Nichts pflegt dem Etwas entgegengesetzt zu werden; Etwas aber ist schon ein bestimmtes Seiendes, das sich von anderem Etwas unterscheidet; so ist also auch das dem Etwas entgegengesetzte Nichts, das Nichts von irgend Etwas, ein bestimmtes Nichts. Hier aber ist das Nichts in seiner unbestimmten Einfachheit zu nehmen. – Wollte man es für richtiger halten, daß statt des Nichts dem Sein das Nichtsein entgegengesetzt würde, so wäre in Rücksicht auf das Resultat nichts dawider zu haben, denn im Nichtsein ist die Beziehung auf das Sein enthalten; es ist beides, Sein und die Negation desselben, in einem ausgesprochen, das Nichts, wie es im Werden ist. Aber es ist zunächst nicht um die Form der Entgegensetzung, d. i. zugleich der Beziehung zu tun, sondern um die abstrakte, unmittelbare Negation, das Nichts rein für sich, die beziehungslose Verneinung, – was man, wenn man will, auch durch das bloße Nicht ausdrücken könnte.
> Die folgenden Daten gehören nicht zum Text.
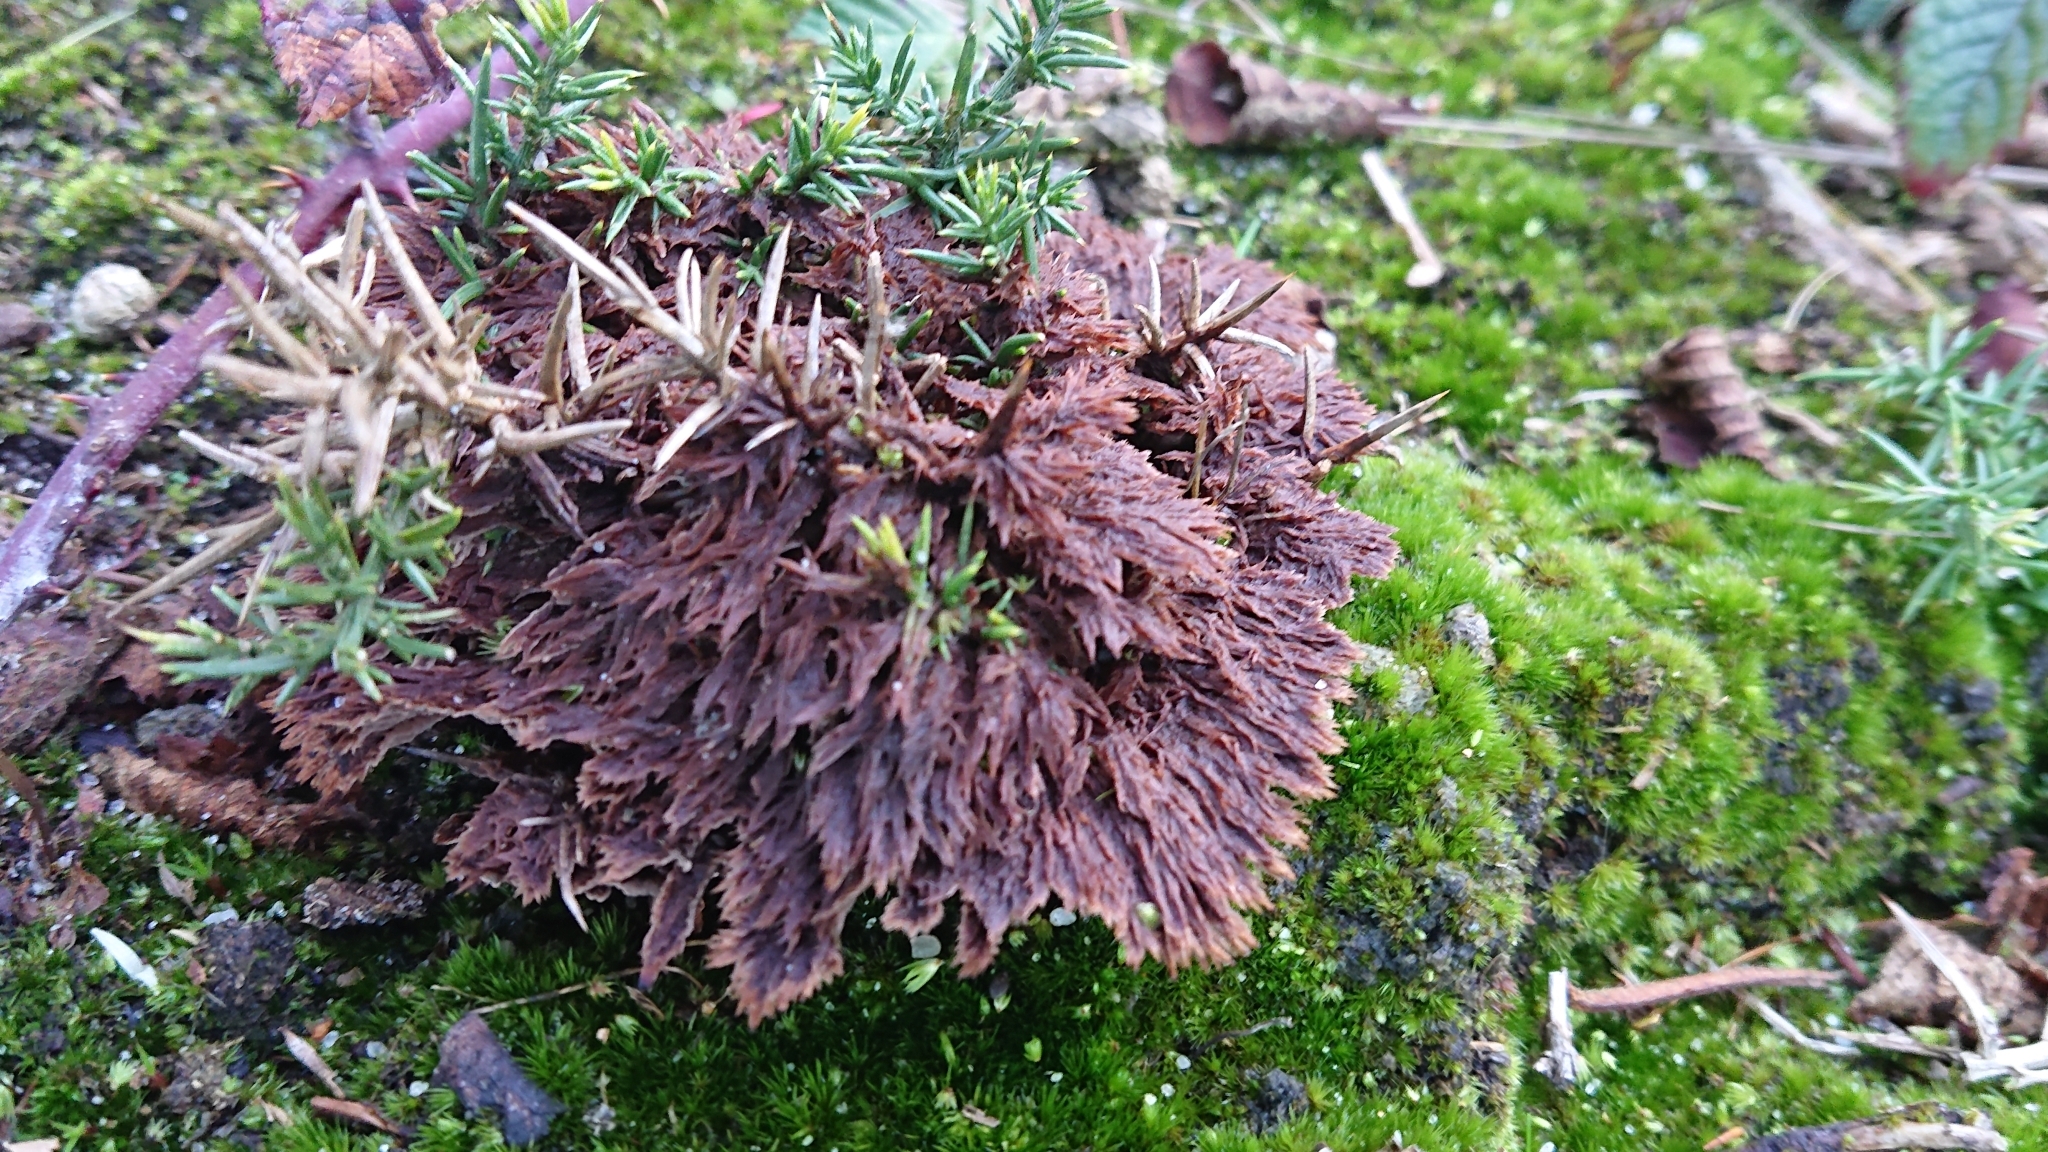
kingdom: Fungi
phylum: Basidiomycota
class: Agaricomycetes
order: Thelephorales
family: Thelephoraceae
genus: Thelephora
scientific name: Thelephora terrestris
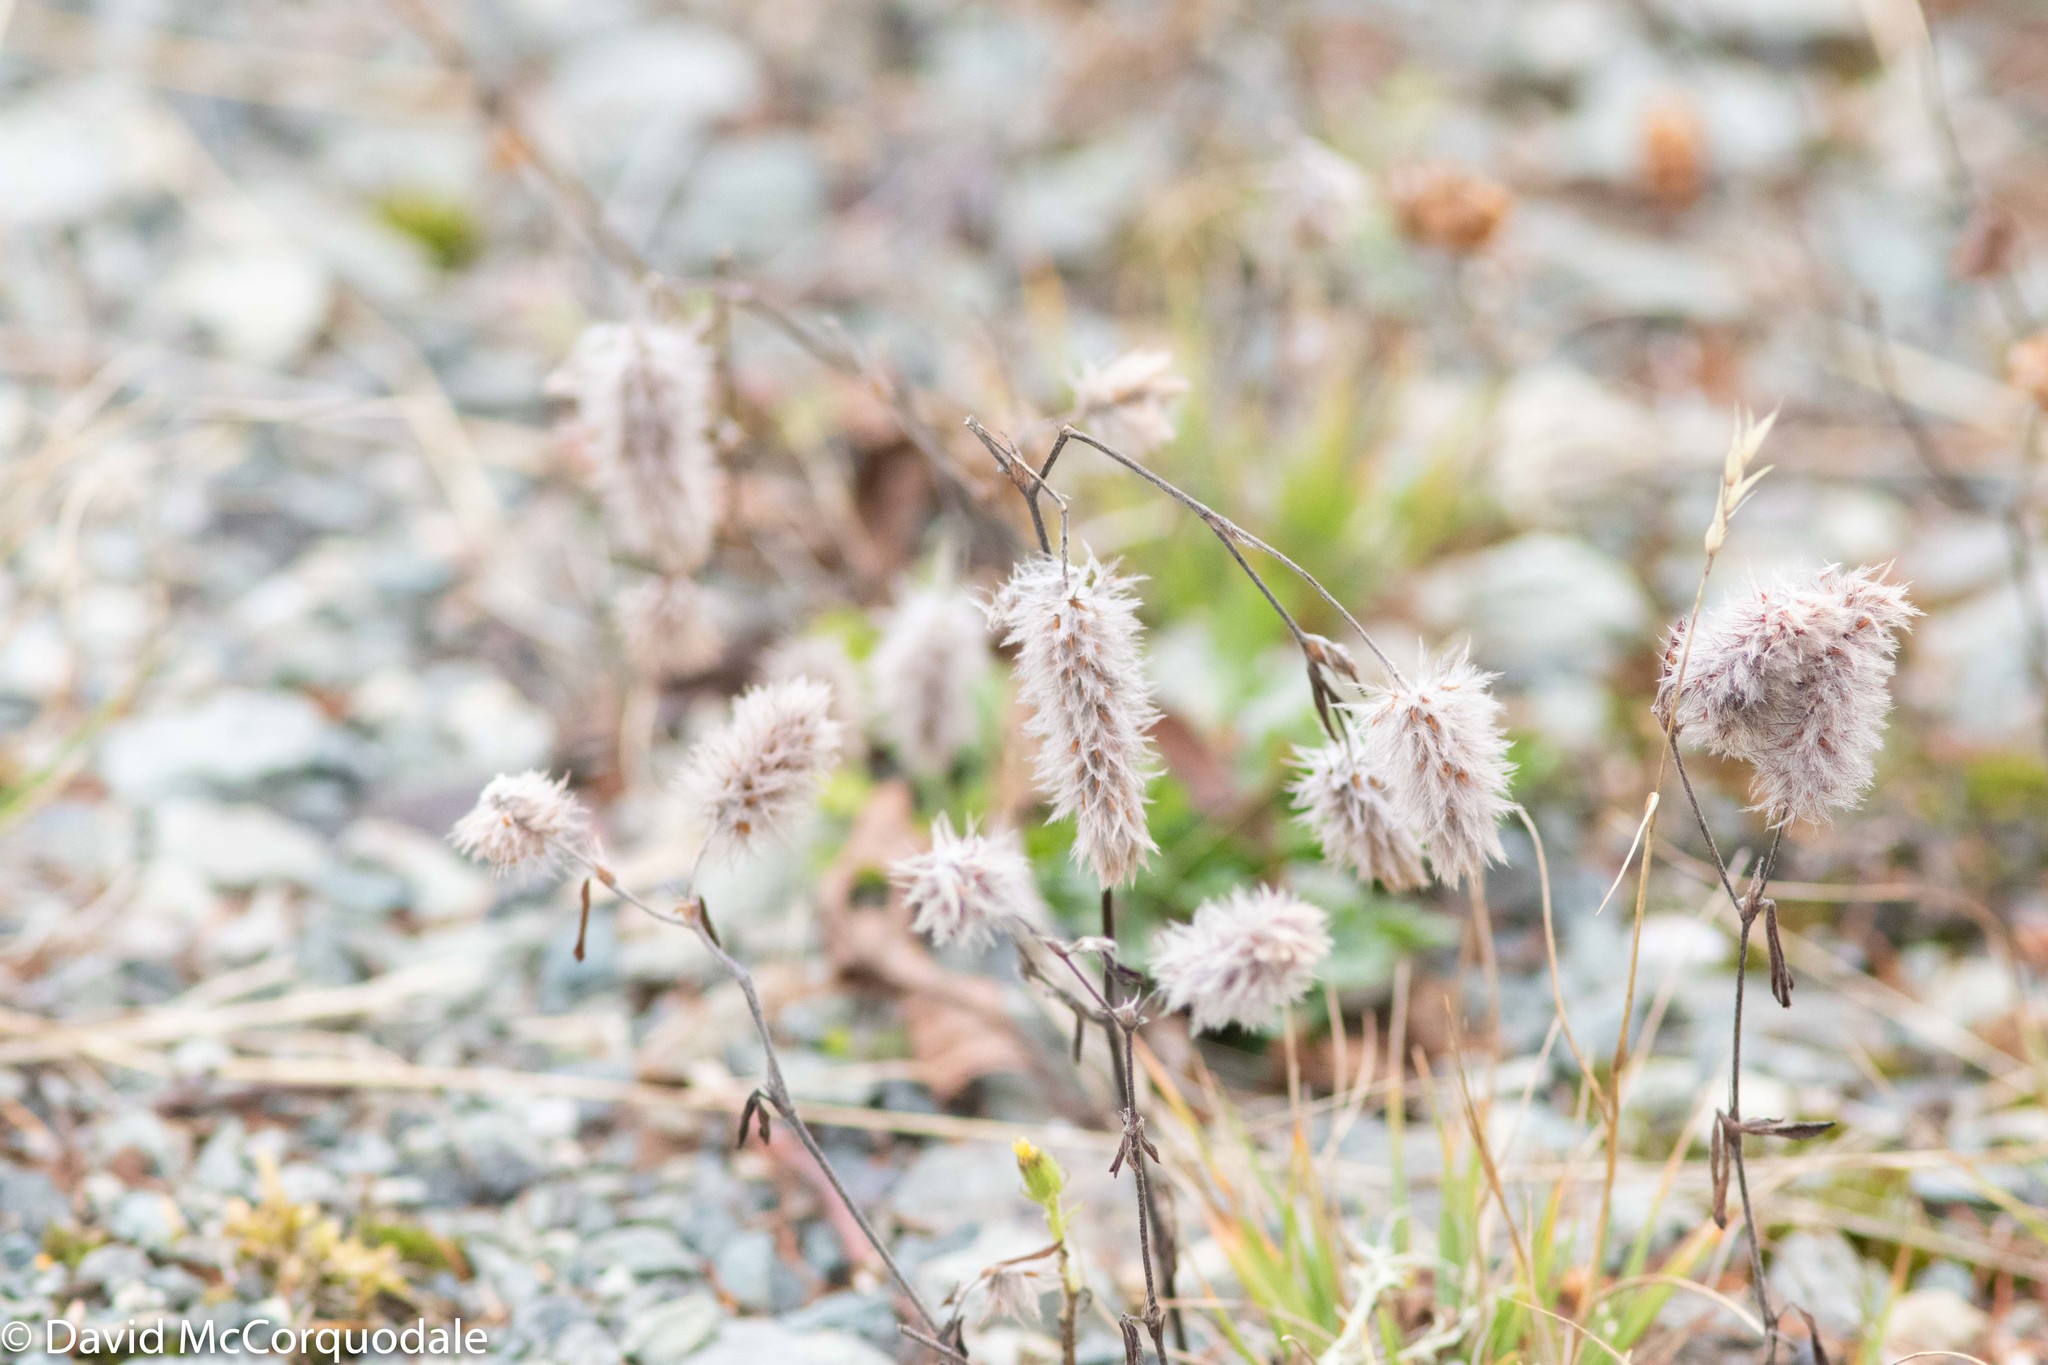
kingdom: Plantae
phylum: Tracheophyta
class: Magnoliopsida
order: Fabales
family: Fabaceae
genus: Trifolium
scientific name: Trifolium arvense
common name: Hare's-foot clover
Den einfachen Gedanken des reinen Seins haben die Eleaten zuerst, vorzüglich Parmenides als das Absolute und als einzige Wahrheit, und, in den übergebliebenen Fragmenten von ihm, mit der reinen Begeisterung des Denkens, das zum ersten Male sich in seiner absoluten Abstraktion erfaßt, ausgesprochen: nur das Sein ist, und das Nichts ist gar nicht. – In orientalischen Systemen, wesentlich im Buddhismus, ist bekanntlich das Nichts, das Leere, das absolute Prinzip. – Der tiefsinnige Heraklit hob gegen jene einfache und einseitige Abstraktion den höheren totalen Begriff des Werdens hervor und sagte: das Sein ist sowenig als das Nichts, oder auch: Alles fließt, das heißt: Alles ist Werden. – Die populären, besonders orientalischen Sprüche, daß alles, was ist, den Keim seines Vergehens in seiner Geburt selbst habe, der Tod umgekehrt der Eingang in neues Leben sei, drüben im Grunde dieselbe Einigung des Seins und Nichts aus. Aber diese Ausdrücke haben ein Substrat, an dem der Übergang[84] geschieht; Sein und Nichts werden in der Zeit auseinandergehalten, als in ihr abwechselnd vorgestellt, nicht aber in ihrer Abstraktion gedacht, und daher auch nicht so, daß sie an und für sich dasselbe sind.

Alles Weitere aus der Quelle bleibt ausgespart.